Na carta que enviou ao atual presidente do Indesp, Augusto Viveiros, escrita à mão, Buffara diz que redigiu o documento dentro da Santa Casa de Curitiba, onde estaria internado. O ex-diretor diz que tem esclerose múltipla e o estresse que vem sofrendo nos últimos meses agravou seu estado de saúde. Buffara não faz referência direta às acusações de que estaria ligado à máfia italiana, mas diz que a decisão preliminar de um juiz federal que não pediu seu afastamento "tranquilizou" seu espírito.
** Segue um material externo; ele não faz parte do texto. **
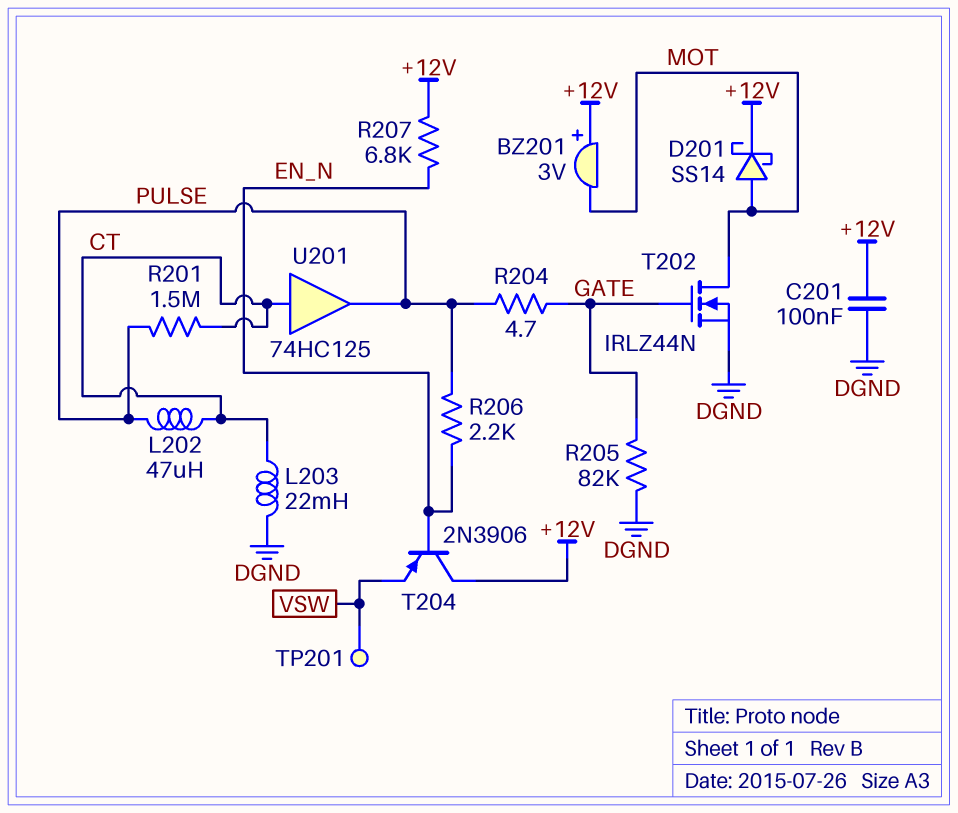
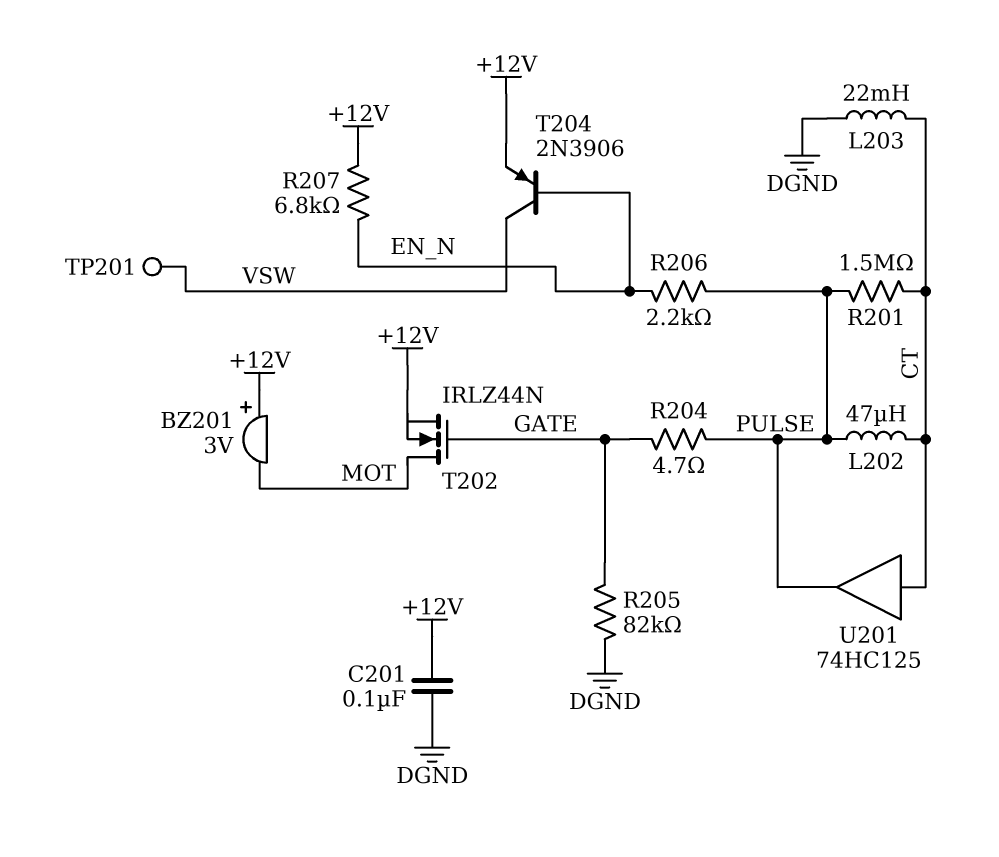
D201: schottky SS14 (A MOT, K +12V) -> none
T202: NMOS IRLZ44N (G GATE, D MOT, S DGND) -> NMOS IRLZ44N (G GATE, D MOT, S +12V)
T204: PNP 2N3906 (B EN_N, C +12V, E VSW) -> PNP 2N3906 (B EN_N, C VSW, E +12V)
Na carta, Buffara agradece a "dedicação" dos funcionários que o apoiaram no Indesp e se mostra feliz por ter concluído a transferência da administração dos bingos para a Caixa Econômica Federal (CEF). Para o Ministério Público, no entanto, o pedido de demissão de Buffara "só levanta mais suspeitas" sobre a ligação de funcionários do Indesp com a máfia italiana.
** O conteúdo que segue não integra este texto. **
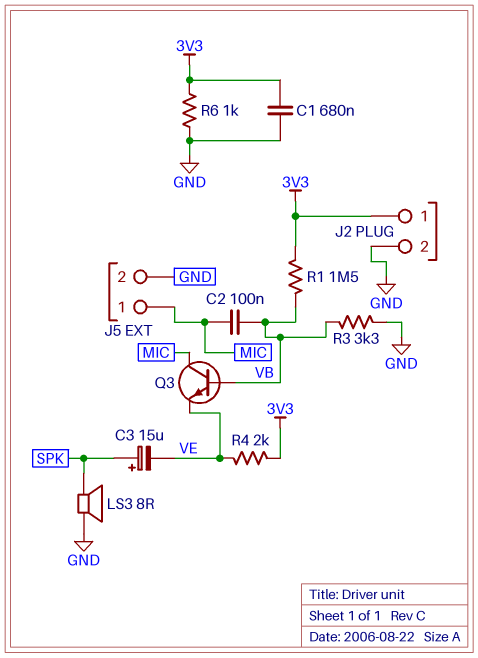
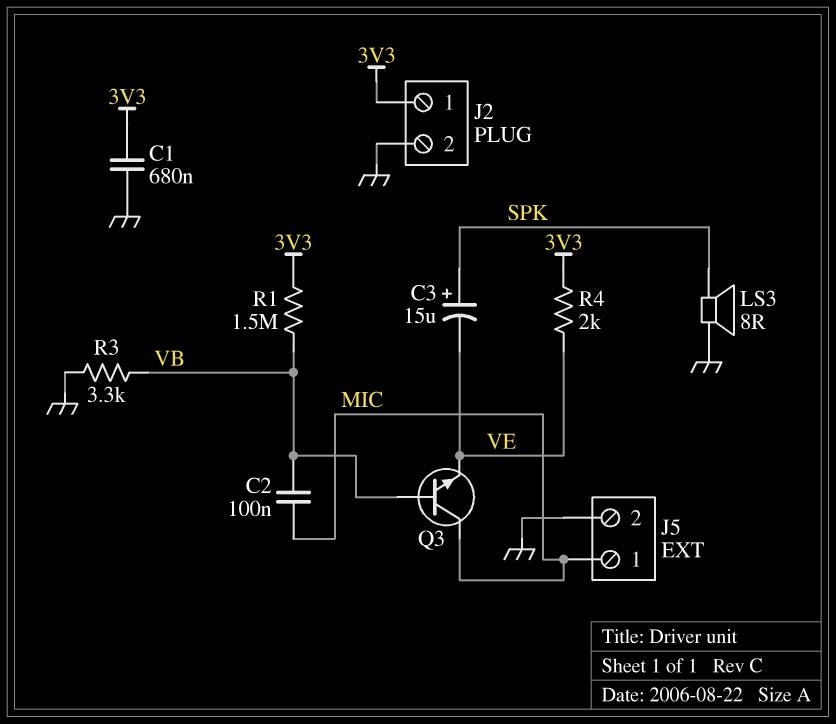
R6: 1k (3V3, GND) -> none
Os procuradores que movem ação contra o instituto já tinham alertado, na semana passada, que Buffara poderia usar algum artifício para escapar do depoimento que prestaria ao Congresso amanhã, onde seria realizada uma acareação com o ex-presidente do Indesp, Manoel Tubino. Sem anteparo - Na avaliação de políticos ligados ao PFL, partido de Greca, dependendo do depoimento de Tubino, a situação do ministro poderá se complicar. Buffara, até agora, enfrentava sozinho as acusações sobre a atuação do Indesp. O temor é de que o Congresso, diante das acusações que Tubino possa fazer, tenha de convocar Greca. O ex-presidente do Indesp, inclusive, já havia feito diversas acusações ao ministro quando se demitiu, há quase um mês, em carta divulgada para a imprensa. Anulação - O Ministério Público vai entrar com pedido de anulação de todos os contratos que o Indesp fechou com os Estados para controle de bingos. Os procuradores pretendem ainda fechar todos os bingos que ainda operam máquinas eletrônicas programadas, entre elas videobingos e caça-níqueis, proibidas por um decreto presidencial. Reação - O procurador Luiz Francisco de Souza disse ter ficado feliz com a demissão de Buffara. O procurador tinha pedido o afastamento de Buffara à Justiça Federal, que negou liminar nesse sentido. Ele disse que vai continuar investigando as ligações do Indesp com a máfia.